In the Internet Computer ecosystem, a library that is used to make calls to the IC public interface is called an agent. An agent has a few key responsibilities, which make it convenient to work with in your language of choice. If you have a canister running, either on your local machine or live on the Internet Computer, you will have two main ways to interact with your canister smart contract. You can talk to the canister using the v2 API using an agent that follows the interface specification, or you can use the canister's HTTP interface.

## Available Agents​

This section of the docs covers the following agents, ordered by languages:

In addition to those, there are a lot of other community-supported agents:

If you're interested in building an agent in another language please reach out to us via https://dfinity.org/grants.

## What an agent does​

### 1. Structuring Data​

A call to the Internet Computer can take two common forms - an update or a query. The agent submits a POST request to /api/v2/canister/<effective_canister_id>/call, and includes the following components:

• request_type
• Authentication
• sender, nonce, and ingress_expiry
• canister_id
• method_name
• request_id - required for update request type calls
• arg - the rest of the payload

By knowing the Candid interface of the canister, the agent will assemble the "arg" with data from the client application, ensuring it matches the Candid interface for the method it will be calling. All of the above components are then assembled into a certificate, which is transformed into a CBOR-encoded buffer.

For update requests, the agent also hashes the rest of the fields, and passes it in as a unique request_id. That request_id is used for polling while the IC reaches consensus on the update.

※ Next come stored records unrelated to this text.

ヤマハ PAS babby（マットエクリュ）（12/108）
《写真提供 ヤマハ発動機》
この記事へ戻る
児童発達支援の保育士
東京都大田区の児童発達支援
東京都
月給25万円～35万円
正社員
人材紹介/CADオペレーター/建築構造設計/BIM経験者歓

The agent takes the CBOR-encoded certificate and attaches it to the body of the POST request. The canister will work on that request asynchronously, and then the agent can begin polling with read_state requests, until the canister response is ready.

### 2. Decoding Data​

Once the data has been returned from the IC, the agent takes the certificate from the payload and verifies it. The certificate can be verified as genuine using the public rootKey of the NNS subnet. The network will respond with a CBOR-encoded buffer, which the agent can then decode, and transform into a useful structure using semantic language-specific types. For example, if the type returned from the canister is text, that will get turned into a JavaScript string, and so on.

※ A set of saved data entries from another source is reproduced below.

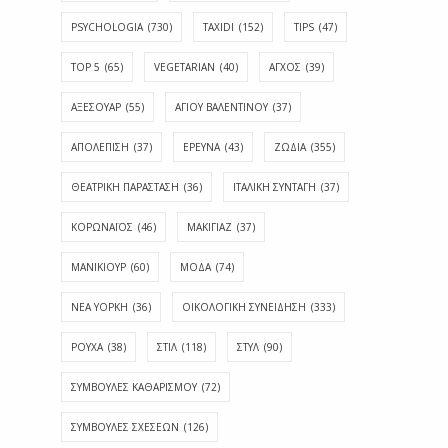
PSYCHOLOGIA
(730)
TAXIDI
(152)
TIPS
(47)
TOP 5
(65)
VEGETARIAN
(40)
ΑΓΧΟΣ
(39)
ΑΞΕΣΟΥΑΡ
(55)
ΑΓΊΟΥ ΒΑΛΕΝΤΊΝΟΥ
(37)
ΑΠΟΛΈΠΙΣΗ
(37)
ΕΡΕΥΝΑ
(43)
ΖΩΔΙΑ
(355)
ΘΕΑΤΡΙΚΗ ΠΑΡΑΣΤΑΣΗ
(36)
ΙΤΑΛΙΚΗ ΣΥΝΤΑΓΗ
(37)
ΚΟΡΩΝΑΪΟΣ
(46)
ΜΑΚΙΓΙΑΖ
(37)
ΜΑΝΙΚΙΟΥΡ
(60)
ΜΟΔΑ
(74)
ΝΕΑ ΥΟΡΚΗ
(36)
ΟΙΚΟΛΟΓΙΚΗ ΣΥΝΕΙΔΗΣΗ
(333)
ΡΟΥΧΑ
(38)
ΣΤΙΛ
(118)
ΣΤΥΛ
(90)
ΣΥΜΒΟΥΛΕΣ ΚΑΘΑΡΙΣΜΟΥ
(72)
ΣΥΜΒΟΥΛΕΣ ΣΧΕΣΕΩΝ
(126)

### 3. Managing Authentication​

Calls to the Internet Computer always need to have a cryptographic identity attached. That identity will either be Anonymous or Authenticated, using a cryptographic signature. Since identities are required, canisters can use the identity attached to a call to decide how to respond to that call. This enables contracts to use those identities for other purposes.

#### Accepted Identities​

The IC accepts calls using the following types of signatures in identities:

• Ed25519 and ECDSA signatures
• Plain signatures are supported for the schemes
• Ed25519 or ECDSA on curve P-256 (also known as secp256r1)
• using SHA-256 as a hash function
• using the Koblitz curve in secp256k1.

When encoding these identities as a principal, agents attach a suffix byte, indicating whether the identity is self-authenticating or anonymous.

A self-authenticating identity using one of the above curves will have a suffix of 2.

While the anonymous identity is a single byte 4. It resolves to "2vxsx-fae", in its textual encoding.